What you should do
From the line below that contains "(layerselection 0x00010fc_ffffffff)" to the line that contains "(dxfimperialunits true)", repeat every line exactly, both ends included, and nothing else.

Hardware project source files:
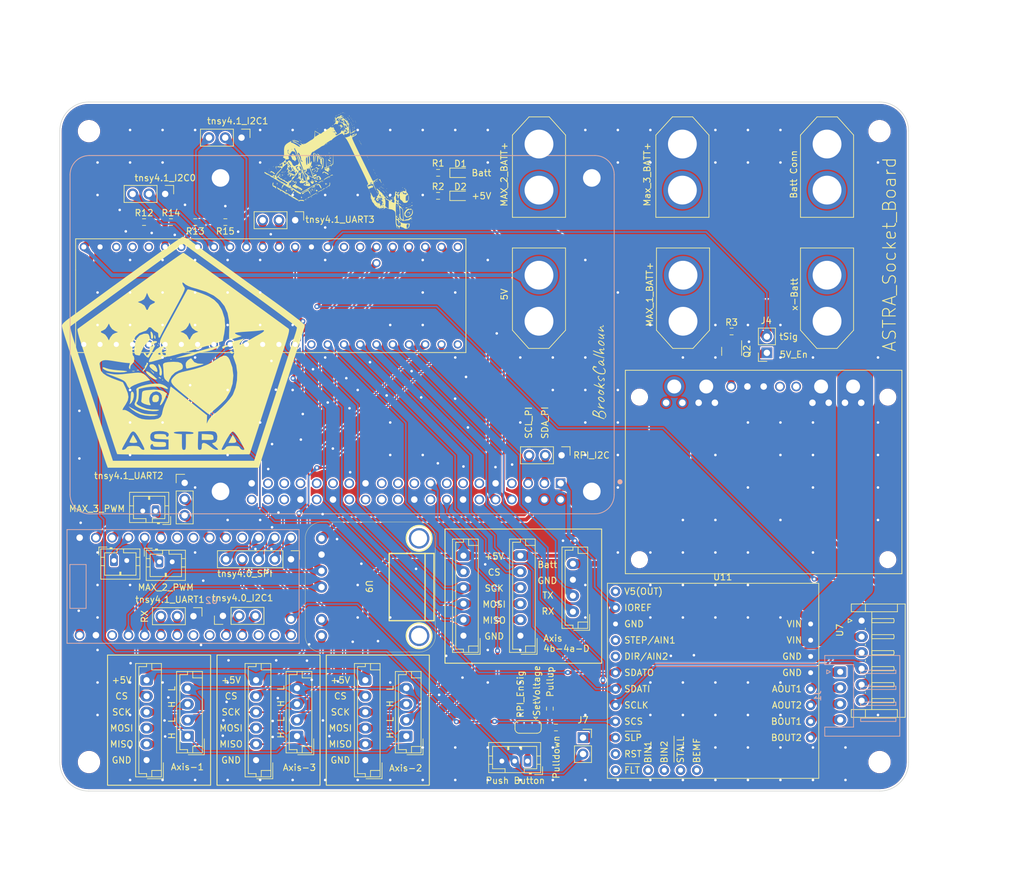
<source format=kicad_pcb>
(kicad_pcb (version 20221018) (generator pcbnew)

  (general
    (thickness 1.6)
  )

  (paper "A4")
  (title_block
    (date "2023-10-08")
  )

  (layers
    (0 "F.Cu" signal)
    (1 "In1.Cu" signal)
    (2 "In2.Cu" signal)
    (31 "B.Cu" signal)
    (32 "B.Adhes" user "B.Adhesive")
    (33 "F.Adhes" user "F.Adhesive")
    (34 "B.Paste" user)
    (35 "F.Paste" user)
    (36 "B.SilkS" user "B.Silkscreen")
    (37 "F.SilkS" user "F.Silkscreen")
    (38 "B.Mask" user)
    (39 "F.Mask" user)
    (40 "Dwgs.User" user "User.Drawings")
    (41 "Cmts.User" user "User.Comments")
    (42 "Eco1.User" user "User.Eco1")
    (43 "Eco2.User" user "User.Eco2")
    (44 "Edge.Cuts" user)
    (45 "Margin" user)
    (46 "B.CrtYd" user "B.Courtyard")
    (47 "F.CrtYd" user "F.Courtyard")
    (48 "B.Fab" user)
    (49 "F.Fab" user)
  )

  (setup
    (stackup
      (layer "F.SilkS" (type "Top Silk Screen"))
      (layer "F.Paste" (type "Top Solder Paste"))
      (layer "F.Mask" (type "Top Solder Mask") (thickness 0.01))
      (layer "F.Cu" (type "copper") (thickness 0.035))
      (layer "dielectric 1" (type "prepreg") (thickness 0.1) (material "FR4") (epsilon_r 4.5) (loss_tangent 0.02))
      (layer "In1.Cu" (type "copper") (thickness 0.035))
      (layer "dielectric 2" (type "core") (thickness 1.24) (material "FR4") (epsilon_r 4.5) (loss_tangent 0.02))
      (layer "In2.Cu" (type "copper") (thickness 0.035))
      (layer "dielectric 3" (type "prepreg") (thickness 0.1) (material "FR4") (epsilon_r 4.5) (loss_tangent 0.02))
      (layer "B.Cu" (type "copper") (thickness 0.035))
      (layer "B.Mask" (type "Bottom Solder Mask") (thickness 0.01))
      (layer "B.Paste" (type "Bottom Solder Paste"))
      (layer "B.SilkS" (type "Bottom Silk Screen"))
      (copper_finish "None")
      (dielectric_constraints no)
    )
    (pad_to_mask_clearance 0)
    (aux_axis_origin 17 115)
    (pcbplotparams
      (layerselection 0x00010fc_ffffffff)
      (plot_on_all_layers_selection 0x0000000_00000000)
      (disableapertmacros false)
      (usegerberextensions false)
      (usegerberattributes true)
      (usegerberadvancedattributes true)
      (creategerberjobfile true)
      (dashed_line_dash_ratio 12.000000)
      (dashed_line_gap_ratio 3.000000)
      (svgprecision 6)
      (plotframeref false)
      (viasonmask false)
      (mode 1)
      (useauxorigin false)
      (hpglpennumber 1)
      (hpglpenspeed 20)
      (hpglpendiameter 15.000000)
      (dxfpolygonmode true)
      (dxfimperialunits true)
      (dxfusepcbnewfont true)
      (psnegative false)
      (psa4output false)
      (plotreference true)
      (plotvalue true)
      (plotinvisibletext false)
      (sketchpadsonfab false)
      (subtractmaskfromsilk false)
      (outputformat 1)
      (mirror false)
      (drillshape 0)
      (scaleselection 1)
      (outputdirectory "C:/Users/yyfer/Downloads/Arm_Socket_V2_3/")
    )
  )

  (net 0 "")
  (net 1 "+BATT")
  (net 2 "GND")
  (net 3 "+3.3V")
  (net 4 "+5V")
  (net 5 "/RPI_MISO1")
  (net 6 "/RPI_MOSI1")
  (net 7 "/RPI_TXD")
  (net 8 "/RPI_RXD")
  (net 9 "/RPI_SCLK1")
  (net 10 "/RPI_CS1_0")
  (net 11 "/RPI_CS1_1")
  (net 12 "/RPI_MOSI")
  (net 13 "/RPI_MISO")
  (net 14 "/RPI_SCLK")
  (net 15 "/RPI_GPIO22")
  (net 16 "/RPI_GPIO24")
  (net 17 "/RPI_GPIO25")
  (net 18 "/RPI_GPIO26")
  (net 19 "/RPI_GPIO27")
  (net 20 "/RPI_ID_SD")
  (net 21 "/RPI_ID_SC")
  (net 22 "/RPI_SDA")
  (net 23 "/RPI_SCL")
  (net 24 "/RPI_CS1")
  (net 25 "/RPI_CS0")
  (net 26 "/RPI_CS1_2")
  (net 27 "/teensy4.1_TX3")
  (net 28 "/teensy4.1_RX3")
  (net 29 "/RPI_GPIO12")
  (net 30 "/RPI_GPIO13")
  (net 31 "/teensy_D9")
  (net 32 "/teensy_D32")
  (net 33 "/teensy4.1_SDA1")
  (net 34 "/ADC_5V")
  (net 35 "/ADC_BATT")
  (net 36 "Net-(D1-K)")
  (net 37 "Net-(D2-K)")
  (net 38 "Lynx_RX")
  (net 39 "Lynx_TX")
  (net 40 "unconnected-(U1-GPIO6-Pad31)")
  (net 41 "unconnected-(U1-GPIO5-Pad29)")
  (net 42 "unconnected-(U3-MCLK2-Pad33)")
  (net 43 "/teensy4.1_SCL1")
  (net 44 "unconnected-(PS1-PadPG)")
  (net 45 "unconnected-(PS1-PadMOD)")
  (net 46 "/teensy4.1_SDA0")
  (net 47 "unconnected-(U3-IN2-Pad5)")
  (net 48 "unconnected-(U3-BCLK2-Pad4)")
  (net 49 "unconnected-(U3-3.3V-Pad3.3V_1)")
  (net 50 "/teensy_D2")
  (net 51 "/teensy_D6")
  (net 52 "unconnected-(U3-LRCLK2-Pad3)")
  (net 53 "/teensy4.1_SCL0")
  (net 54 "/teensy4.0_TX3")
  (net 55 "/teensy4.0_RX3")
  (net 56 "/teensy4.0_SDA0")
  (net 57 "/teensy4.0_SCL0")
  (net 58 "unconnected-(U2-Pad9)")
  (net 59 "unconnected-(U2-Pad6)")
  (net 60 "unconnected-(U2-Pad5)")
  (net 61 "/MAX_1_PWM")
  (net 62 "/MAX_2_PWM")
  (net 63 "/MAX_3_PWM")
  (net 64 "/teensy4.0_SDA1")
  (net 65 "/teensy4.0_SCL1")
  (net 66 "/teensy4.0_MISO")
  (net 67 "/teensy4.0_MOSI")
  (net 68 "/teensy4.0_SCK")
  (net 69 "/teensy4.0_CS0")
  (net 70 "/teensy4.0_TX2")
  (net 71 "/teensy4.0_RX2")
  (net 72 "/teensy4.0_TX1")
  (net 73 "/teensy4.0_RX1")
  (net 74 "/teensy4.1_CTX1")
  (net 75 "unconnected-(U3-3.3V-Pad3.3V_2)")
  (net 76 "/Teensy_TXD")
  (net 77 "/Teensy_RXD")
  (net 78 "/CRX")
  (net 79 "/CTX")
  (net 80 "CANL")
  (net 81 "CANH")
  (net 82 "unconnected-(U11-V5(OUT)-Pad1)")
  (net 83 "unconnected-(U11-STEP{slash}AIN1-Pad4)")
  (net 84 "unconnected-(U11-DIR{slash}AIN2-Pad5)")
  (net 85 "unconnected-(U11-BIN1-Pad13)")
  (net 86 "unconnected-(U11-BIN2-Pad14)")
  (net 87 "unconnected-(U11-STALL{slash}BEMFV-Pad15)")
  (net 88 "unconnected-(U11-BEMF-Pad16)")
  (net 89 "/AOUT1")
  (net 90 "/AOUT2")
  (net 91 "/BOUT1")
  (net 92 "/BOUT2")
  (net 93 "/Stepper_Reset")
  (net 94 "/Stepper_Fault")
  (net 95 "/CS1_Stepper")
  (net 96 "/MISO1")
  (net 97 "/teensy4.1_CRX1")
  (net 98 "/MOSI1")
  (net 99 "/SCK1")
  (net 100 "/CS1_0")
  (net 101 "unconnected-(U3-A15-Pad39)")
  (net 102 "unconnected-(U3-A16-Pad40)")
  (net 103 "/~{5V_En}")
  (net 104 "/Power_En")
  (net 105 "CS0_1")
  (net 106 "MOSI0")
  (net 107 "MISO0")
  (net 108 "SCK0")
  (net 109 "CS0_4a")
  (net 110 "CS0_4b")
  (net 111 "CS0_2")
  (net 112 "CS0_3")
  (net 113 "/~{TeensyShutOff}")
  (net 114 "/~{axis0Disable}")
  (net 115 "Net-(J8-Pin_1)")
  (net 116 "Net-(JP1-A)")
  (net 117 "/RPI_ShutOffSig")
  (net 118 "unconnected-(U2-Pad3.3V_2)")
  (net 119 "unconnected-(U1-GPIO4{slash}GPIO_GCKL-Pad7)")

  (footprint "Connector_JST:JST_EH_B6B-EH-A_1x06_P2.50mm_Vertical" (layer "F.Cu") (at 75.5 95.25 90))

  (footprint "Connector_AMASS:AMASS_XT60-F_1x02_P7.20mm_Vertical" (layer "F.Cu") (at 132.3 46.1 90))

  (footprint "Resistor_SMD:R_0603_1608Metric_Pad0.98x0.95mm_HandSolder" (layer "F.Cu") (at 117.3875 47.7))

  (footprint "Connector_JST:JST_PH_B3B-PH-K_1x03_P2.00mm_Vertical" (layer "F.Cu") (at 85.5 114.85 180))

  (footprint "Jumper:SolderJumper-3_P1.3mm_Open_RoundedPad1.0x1.5mm" (layer "F.Cu") (at 85.6 109.5 180))

  (footprint "ArmElectronics_Footprints:Pololu_3730" (layer "F.Cu") (at 97.985 117.545))

  (footprint "MountingHole:MountingHole_3mm" (layer "F.Cu") (at 17 115))

  (footprint "Resistor_SMD:R_0603_1608Metric_Pad0.98x0.95mm_HandSolder" (layer "F.Cu") (at 33.6 30.6 180))

  (footprint "Connector_JST:JST_PH_B2B-PH-K_1x02_P2.00mm_Vertical" (layer "F.Cu") (at 28 83.7))

  (footprint "Connector_PinHeader_2.54mm:PinHeader_1x03_P2.54mm_Vertical" (layer "F.Cu") (at 28.9 26.2 -90))

  (footprint "Resistor_SMD:R_0603_1608Metric_Pad0.98x0.95mm_HandSolder" (layer "F.Cu") (at 25.6 30.6))

  (footprint "LOGO" (layer "F.Cu") (at 30.433537 50.872271))

  (footprint "Resistor_SMD:R_0603_1608Metric_Pad0.98x0.95mm_HandSolder" (layer "F.Cu") (at 71.5369 26.5 180))

  (footprint "Connector_AMASS:AMASS_XT60-F_1x02_P7.20mm_Vertical" (layer "F.Cu") (at 109.8 46.1 90))

  (footprint "Connector_PinHeader_2.54mm:PinHeader_1x03_P2.54mm_Vertical" (layer "F.Cu") (at 40.825 17.4 -90))

  (footprint "Connector_JST:JST_EH_B4B-EH-A_1x04_P2.50mm_Vertical" (layer "F.Cu") (at 32.4 110.95 90))

  (footprint "Connector_PinHeader_2.54mm:PinHeader_1x03_P2.54mm_Vertical" (layer "F.Cu") (at 49.21 30.3 -90))

  (footprint "Connector_JST:JST_EH_B4B-EH-A_1x04_P2.50mm_Vertical" (layer "F.Cu") (at 66.57 110.95 90))

  (footprint "Connector_AMASS:AMASS_XT60-F_1x02_P7.20mm_Vertical" (layer "F.Cu") (at 132.3 18.4 -90))

  (footprint "Connector_AMASS:AMASS_XT60-F_1x02_P7.20mm_Vertical" (layer "F.Cu") (at 87.3 46.1 90))

  (footprint "Resistor_SMD:R_0603_1608Metric_Pad0.98x0.95mm_HandSolder" (layer "F.Cu") (at 89.95 109.6 180))

  (footprint "Connector_JST:JST_EH_B6B-EH-A_1x06_P2.50mm_Vertical" (layer "F.Cu") (at 26 114.7 90))

  (footprint "Connector_AMASS:AMASS_XT60-F_1x02_P7.20mm_Vertical" (layer "F.Cu") (at 109.7 18.4 -90))

  (footprint "LED_SMD:LED_0603_1608Metric_Pad1.05x0.95mm_HandSolder" (layer "F.Cu") (at 75.031849 22.9))

  (footprint "Socket_Library:Adafruit_CAN_Pal" (layer "F.Cu") (at 67.3 87.65 -90))

  (footprint "Connector_PinHeader_2.54mm:PinHeader_1x03_P2.54mm_Vertical" (layer "F.Cu") (at 37.925 92.15 90))

  (footprint "MountingHole:MountingHole_3mm" (layer "F.Cu") (at 17 16.383))

  (footprint "DEV-16771:MODULE_DEV-16771" (layer "F.Cu")
    (tstamp 68f423fc-70af-4f5b-946c-6976ee038dbf)
    (at 45.4 42.1)
    (property "MANUFACTURER" "SparkFun Electronics")
    (property "MAXIMUM_PACKAGE_HEIGHT" "4.07mm")
    (property "PARTREV" "4.1")
    (property "STANDARD" "Manufacturer recommendations")
    (property "Sheetfile" "Astra_Arm_Modulus_Board.kicad_sch")
    (property "Sheetname" "")
    (path "/f8a6ddde-66c9-417e-96c5-13aae2c2e463")
    (attr through_hole)
    (fp_text reference "U3" (at -8.89 -0.0508 -90) (layer "Dwgs.User")
        (effects (font (size 1 1) (thickness 0.15)))
      (tstamp e7bf6da8-101d-46c5-8fcb-089dfd0d0e3e)
    )
    (fp_text
... [3027384 chars truncated]
</source>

Exercise answer
      (layerselection 0x00010fc_ffffffff)
      (plot_on_all_layers_selection 0x0000000_00000000)
      (disableapertmacros false)
      (usegerberextensions false)
      (usegerberattributes true)
      (usegerberadvancedattributes true)
      (creategerberjobfile true)
      (dashed_line_dash_ratio 12.000000)
      (dashed_line_gap_ratio 3.000000)
      (svgprecision 6)
      (plotframeref false)
      (viasonmask false)
      (mode 1)
      (useauxorigin false)
      (hpglpennumber 1)
      (hpglpenspeed 20)
      (hpglpendiameter 15.000000)
      (dxfpolygonmode true)
      (dxfimperialunits true)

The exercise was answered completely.